Figure 5.

ALCAM ^high macrophage crosstalk with exhausted CD8 T cells in tumor spatial microenvironment, a) The characteristics of T cell subtypes in the ST dataset. The UMAP projections of subtypes of myeloid cells in BRCA, including T_Effector, T_EarlyActive, and Tex (exhausted CD8 T cells). b) Predicted proportion within each capture spot for T_Effector, T_EarlyActive, and Tex in BRCA. c,d) The exhaustion score (c) and hypoxia score (d) among T_Effector, T_EarlyActive, and Tex. e–g) Spatial scatter pie plots (e) showing the proportions of the eight cell types for spots with co‐localization of ALCAM ^high macrophages and Tex; and bar plots (f) showing proportion of Tex spots colocalized with or without ALCAM ^high macrophages. (g) Box plots showing the exhaustion score between Tex spots colocalized with or without ALCAM ^high macrophages. h,i) Circle plot visualizing the cellular communication of cell types among malignant cells, ALCAM ^high macrophages, ALCAM ^low macrophages, T_Effector, T_EarlyActive, and Tex cells.
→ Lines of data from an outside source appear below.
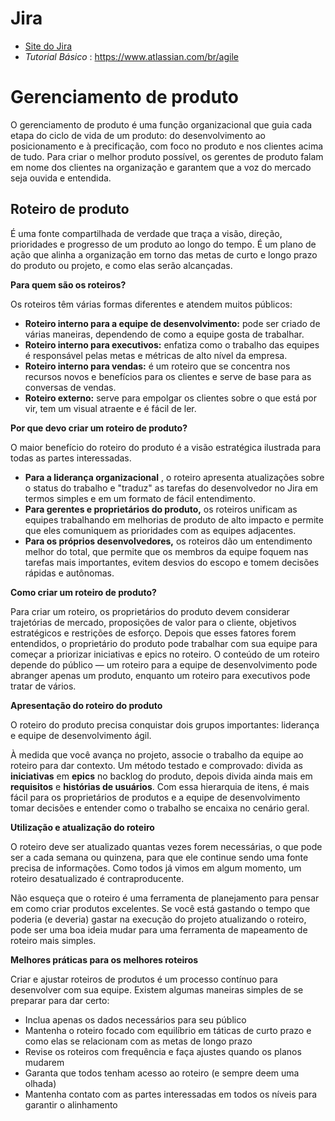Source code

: # Jira

* [Site do Jira](https://www.atlassian.com/br/software/jira)
* *Tutorial Básico* : https://www.atlassian.com/br/agile

# Gerenciamento de produto
O gerenciamento de produto é uma função organizacional que guia cada etapa do ciclo de vida de um produto: do desenvolvimento ao posicionamento e à precificação, com foco no produto e nos clientes acima de tudo. Para criar o melhor produto possível, os gerentes de produto falam em nome dos clientes na organização e garantem que a voz do mercado seja ouvida e entendida.

## Roteiro de produto

É uma fonte compartilhada de verdade que traça a visão, direção, prioridades e progresso de um produto ao longo do tempo. É um plano de ação que alinha a organização em torno das metas de curto e longo prazo do produto ou projeto, e como elas serão alcançadas.

**Para quem são os roteiros?**

Os roteiros têm várias formas diferentes e atendem muitos públicos:

* **Roteiro interno para a equipe de desenvolvimento:** pode ser criado de várias maneiras, dependendo de como a equipe gosta de trabalhar.
* **Roteiro interno para executivos:** enfatiza como o trabalho das equipes é responsável pelas metas e métricas de alto nível da empresa.
* **Roteiro interno para vendas:** é um roteiro que se concentra nos recursos novos e benefícios para os clientes e serve de base para as conversas de vendas.
* **Roteiro externo:** serve para empolgar os clientes sobre o que está por vir, tem um visual atraente e é fácil de ler.


**Por que devo criar um roteiro de produto?**

O maior benefício do roteiro do produto é a visão estratégica ilustrada para todas as partes interessadas.

* **Para a liderança organizacional** , o roteiro apresenta atualizações sobre o status do trabalho e "traduz" as tarefas do desenvolvedor no Jira em termos simples e em um formato de fácil entendimento.
* **Para gerentes e proprietários do produto,** os roteiros unificam as equipes trabalhando em melhorias de produto de alto impacto e permite que eles comuniquem as prioridades com as equipes adjacentes.
* **Para os próprios desenvolvedores,** os roteiros dão um entendimento melhor do total, que permite que os membros da equipe foquem nas tarefas mais importantes, evitem desvios do escopo e tomem decisões rápidas e autônomas.


**Como criar um roteiro de produto?**

Para criar um roteiro, os proprietários do produto devem considerar trajetórias de mercado, proposições de valor para o cliente, objetivos estratégicos e restrições de esforço. Depois que esses fatores forem entendidos, o proprietário do produto pode trabalhar com sua equipe para começar a priorizar iniciativas e epics no roteiro.
O conteúdo de um roteiro depende do público — um roteiro para a equipe de desenvolvimento pode abranger apenas um produto, enquanto um roteiro para executivos pode tratar de vários. 


**Apresentação do roteiro do produto**

O roteiro do produto precisa conquistar dois grupos importantes: liderança e equipe de desenvolvimento ágil.

À medida que você avança no projeto, associe o trabalho da equipe ao roteiro para dar contexto. Um método testado e comprovado: divida as **iniciativas** em **epics** no backlog do produto, depois divida ainda mais em **requisitos** e **histórias de usuários**. Com essa hierarquia de itens, é mais fácil para os proprietários de produtos e a equipe de desenvolvimento tomar decisões e entender como o trabalho se encaixa no cenário geral.


**Utilização e atualização do roteiro**

O roteiro deve ser atualizado quantas vezes forem necessárias, o que pode ser a cada semana ou quinzena, para que ele continue sendo uma fonte precisa de informações. Como todos já vimos em algum momento, um roteiro desatualizado é contraproducente.

Não esqueça que o roteiro é uma ferramenta de planejamento para pensar em como criar produtos excelentes. Se você está gastando o tempo que poderia (e deveria) gastar na execução do projeto atualizando o roteiro, pode ser uma boa ideia mudar para uma ferramenta de mapeamento de roteiro mais simples.


**Melhores práticas para os melhores roteiros**

Criar e ajustar roteiros de produtos é um processo contínuo para desenvolver com sua equipe. Existem algumas maneiras simples de se preparar para dar certo:

* Inclua apenas os dados necessários para seu público
* Mantenha o roteiro focado com equilíbrio em táticas de curto prazo e como elas se relacionam com as metas de longo prazo
* Revise os roteiros com frequência e faça ajustes quando os planos mudarem
* Garanta que todos tenham acesso ao roteiro (e sempre deem uma olhada)
* Mantenha contato com as partes interessadas em todos os níveis para garantir o alinhamento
Circle sizes are proportional to the number of cells in each cell group, and thickness of the flow represents the interaction weight. j) Top‐ranked ligands inferred to regulate exhausted CD8 ⁺ T cells by ALCAM ^high macrophages by NicheNet. k) Ligand‐receptor pairs showing interaction between ALCAM ^high macrophages and exhausted CD8 ⁺ T cells ordered by ligand activity (j). l) Heatmap showing regulatory potential of top 15 ranked ligands (j) and the downstream target genes in exhausted CD8 ⁺ T cells. m) Representative KEGG pathways and related exhausted pathway enrichment of the predicted target genes expressed in exhausted CD8 ⁺ T cells. The boxes in (c,d,g) show the median ±1 quartile, with the whiskers extending from the hinge to the smallest or largest value within 1.5× the IQR from the box boundaries. A two‐sided Wilcoxon signed‐rank test was used to assess statistical significance in (c,d,g), Fisher's test in (m).